Want to try it live? Open a hard 6×6 Futoshiki, find the longest run of arrows, and write down its end-cell bounds. The first time a chain just resolves itself, you'll never solve without checking for them again.

Frequently asked questions

What is an inequality chain in Futoshiki?

An inequality chain is a run of cells connected by arrows all pointing the same direction, like a < b < c < d. The values must strictly increase (or decrease) along the run, so the chain behaves like a staircase — and the longer it is, the fewer ways it can be filled.

How do inequality chains help you solve Futoshiki?

Because a strictly increasing chain must fit the digits 1 to N in order, a long chain collapses to very few arrangements — a full-length chain has exactly one. Even short chains set hard bounds on their end cells, letting you eliminate candidates before any given digit is used.

What is the longest useful chain in Futoshiki?

A chain equal to the grid size (length N) is the most useful, because it has a single solution: the digits 1 to N in order. In a 5×5 grid, a five-cell increasing chain can only be 1, 2, 3, 4, 5. Always look for the longest chain on the board first.

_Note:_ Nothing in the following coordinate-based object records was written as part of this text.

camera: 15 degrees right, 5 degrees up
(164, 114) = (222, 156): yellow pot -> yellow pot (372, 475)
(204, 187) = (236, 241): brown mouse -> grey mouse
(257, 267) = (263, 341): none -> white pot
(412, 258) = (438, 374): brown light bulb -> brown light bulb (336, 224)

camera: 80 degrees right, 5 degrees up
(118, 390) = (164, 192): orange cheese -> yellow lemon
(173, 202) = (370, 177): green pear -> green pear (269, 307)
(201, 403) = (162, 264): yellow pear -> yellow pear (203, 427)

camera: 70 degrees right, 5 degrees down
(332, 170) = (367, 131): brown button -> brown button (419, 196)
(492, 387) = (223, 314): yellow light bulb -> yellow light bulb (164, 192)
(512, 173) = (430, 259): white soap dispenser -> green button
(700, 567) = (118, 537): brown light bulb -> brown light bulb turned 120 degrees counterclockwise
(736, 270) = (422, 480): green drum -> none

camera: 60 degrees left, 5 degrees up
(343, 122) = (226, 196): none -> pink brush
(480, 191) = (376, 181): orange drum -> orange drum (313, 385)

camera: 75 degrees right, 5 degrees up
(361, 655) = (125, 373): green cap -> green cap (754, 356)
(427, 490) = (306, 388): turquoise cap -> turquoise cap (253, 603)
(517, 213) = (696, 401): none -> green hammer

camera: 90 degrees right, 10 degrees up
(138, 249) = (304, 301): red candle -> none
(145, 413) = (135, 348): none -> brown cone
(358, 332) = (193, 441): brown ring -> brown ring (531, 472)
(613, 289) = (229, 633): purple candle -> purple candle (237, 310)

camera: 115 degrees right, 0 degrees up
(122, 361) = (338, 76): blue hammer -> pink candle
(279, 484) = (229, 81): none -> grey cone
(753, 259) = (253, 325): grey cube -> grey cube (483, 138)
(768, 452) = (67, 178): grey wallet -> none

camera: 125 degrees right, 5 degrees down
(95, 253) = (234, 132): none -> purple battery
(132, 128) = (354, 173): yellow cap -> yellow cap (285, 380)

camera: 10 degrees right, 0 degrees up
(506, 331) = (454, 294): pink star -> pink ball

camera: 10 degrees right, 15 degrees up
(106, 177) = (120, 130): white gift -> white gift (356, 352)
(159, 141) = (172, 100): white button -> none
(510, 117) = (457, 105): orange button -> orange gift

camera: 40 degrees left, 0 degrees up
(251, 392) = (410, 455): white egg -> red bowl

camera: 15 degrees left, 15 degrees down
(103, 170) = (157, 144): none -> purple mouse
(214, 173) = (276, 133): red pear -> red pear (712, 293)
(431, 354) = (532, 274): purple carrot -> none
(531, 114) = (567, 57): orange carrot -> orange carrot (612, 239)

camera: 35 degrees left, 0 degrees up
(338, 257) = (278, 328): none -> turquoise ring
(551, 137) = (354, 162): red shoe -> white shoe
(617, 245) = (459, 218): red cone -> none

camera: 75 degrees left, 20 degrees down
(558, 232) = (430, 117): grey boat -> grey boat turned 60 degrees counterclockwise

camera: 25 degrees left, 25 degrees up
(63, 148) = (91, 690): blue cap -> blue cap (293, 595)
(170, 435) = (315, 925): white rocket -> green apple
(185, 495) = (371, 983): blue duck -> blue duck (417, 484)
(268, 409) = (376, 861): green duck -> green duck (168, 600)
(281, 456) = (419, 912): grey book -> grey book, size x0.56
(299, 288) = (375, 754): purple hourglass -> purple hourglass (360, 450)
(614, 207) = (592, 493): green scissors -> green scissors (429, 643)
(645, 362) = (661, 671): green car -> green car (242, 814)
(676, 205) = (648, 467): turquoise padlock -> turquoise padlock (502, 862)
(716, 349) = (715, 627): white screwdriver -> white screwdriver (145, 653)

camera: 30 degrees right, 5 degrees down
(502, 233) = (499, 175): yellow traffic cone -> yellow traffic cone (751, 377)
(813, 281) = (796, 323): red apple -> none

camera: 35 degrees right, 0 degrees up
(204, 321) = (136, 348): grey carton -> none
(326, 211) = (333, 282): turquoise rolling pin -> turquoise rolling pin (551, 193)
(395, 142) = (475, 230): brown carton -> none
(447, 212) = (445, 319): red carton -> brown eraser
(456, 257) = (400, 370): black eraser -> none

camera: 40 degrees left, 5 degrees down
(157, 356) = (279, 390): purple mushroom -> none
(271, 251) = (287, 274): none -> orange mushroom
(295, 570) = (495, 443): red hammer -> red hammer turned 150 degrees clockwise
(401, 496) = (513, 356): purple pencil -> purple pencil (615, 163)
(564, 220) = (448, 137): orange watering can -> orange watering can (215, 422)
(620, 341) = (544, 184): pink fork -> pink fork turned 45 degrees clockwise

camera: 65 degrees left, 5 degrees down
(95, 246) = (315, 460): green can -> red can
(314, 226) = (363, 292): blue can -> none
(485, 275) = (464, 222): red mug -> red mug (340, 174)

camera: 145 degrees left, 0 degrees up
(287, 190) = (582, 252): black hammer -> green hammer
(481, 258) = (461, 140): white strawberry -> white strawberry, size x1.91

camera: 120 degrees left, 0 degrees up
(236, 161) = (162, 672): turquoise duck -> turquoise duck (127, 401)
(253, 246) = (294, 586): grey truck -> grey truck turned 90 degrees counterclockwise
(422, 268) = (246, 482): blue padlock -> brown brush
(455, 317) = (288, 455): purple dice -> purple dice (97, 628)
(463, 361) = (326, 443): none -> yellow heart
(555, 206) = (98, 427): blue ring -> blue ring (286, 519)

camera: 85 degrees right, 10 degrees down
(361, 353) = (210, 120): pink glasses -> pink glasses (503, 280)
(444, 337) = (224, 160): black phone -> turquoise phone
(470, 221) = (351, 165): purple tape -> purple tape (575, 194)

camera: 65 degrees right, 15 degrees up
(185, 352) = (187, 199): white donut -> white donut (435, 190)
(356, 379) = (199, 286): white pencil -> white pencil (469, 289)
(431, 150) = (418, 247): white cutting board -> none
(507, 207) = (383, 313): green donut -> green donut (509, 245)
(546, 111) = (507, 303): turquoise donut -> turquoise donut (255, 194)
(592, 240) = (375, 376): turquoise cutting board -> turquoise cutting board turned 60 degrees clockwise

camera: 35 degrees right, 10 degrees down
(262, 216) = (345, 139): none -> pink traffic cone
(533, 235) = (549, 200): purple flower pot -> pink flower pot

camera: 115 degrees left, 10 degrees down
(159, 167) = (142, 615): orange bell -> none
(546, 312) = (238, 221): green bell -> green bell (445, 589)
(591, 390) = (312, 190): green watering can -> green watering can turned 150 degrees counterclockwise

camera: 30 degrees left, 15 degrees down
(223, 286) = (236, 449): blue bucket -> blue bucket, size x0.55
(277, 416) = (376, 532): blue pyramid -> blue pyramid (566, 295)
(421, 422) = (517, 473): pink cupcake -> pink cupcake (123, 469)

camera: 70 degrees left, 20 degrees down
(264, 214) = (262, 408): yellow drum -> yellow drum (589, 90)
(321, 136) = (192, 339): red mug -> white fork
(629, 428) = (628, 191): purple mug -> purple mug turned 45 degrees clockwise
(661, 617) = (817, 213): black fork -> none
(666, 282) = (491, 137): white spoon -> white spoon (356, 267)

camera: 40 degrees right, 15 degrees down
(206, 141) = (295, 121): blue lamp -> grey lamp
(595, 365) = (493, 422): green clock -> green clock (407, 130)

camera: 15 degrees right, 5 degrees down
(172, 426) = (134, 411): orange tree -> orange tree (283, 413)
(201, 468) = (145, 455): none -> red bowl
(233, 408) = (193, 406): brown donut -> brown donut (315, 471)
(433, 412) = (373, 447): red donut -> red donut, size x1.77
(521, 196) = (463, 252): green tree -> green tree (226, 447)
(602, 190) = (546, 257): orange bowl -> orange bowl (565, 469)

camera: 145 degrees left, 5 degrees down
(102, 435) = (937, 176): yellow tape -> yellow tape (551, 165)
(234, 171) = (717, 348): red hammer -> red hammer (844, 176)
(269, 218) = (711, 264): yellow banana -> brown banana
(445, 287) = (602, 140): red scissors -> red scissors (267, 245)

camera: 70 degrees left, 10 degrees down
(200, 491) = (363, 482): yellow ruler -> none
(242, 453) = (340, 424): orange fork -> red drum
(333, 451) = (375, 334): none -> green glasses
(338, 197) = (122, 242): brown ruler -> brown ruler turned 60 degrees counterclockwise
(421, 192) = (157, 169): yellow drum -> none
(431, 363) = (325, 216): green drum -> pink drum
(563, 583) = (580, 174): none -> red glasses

How do I find inequality chains?

Scan each row and column for consecutive arrows pointing the same way and trace how far the run extends. Note its length, then write the bounds it imposes: the low end can't be too high, and the high end can't be too low, leaving room for the cells between them.

Are inequality chains enough to solve Futoshiki on their own?

Usually not by themselves, but they're the most powerful single technique. You combine them with the Latin square rule and standard elimination like naked singles and pairs. On hard puzzles, a chain is often the move that breaks a stall when nothing else works.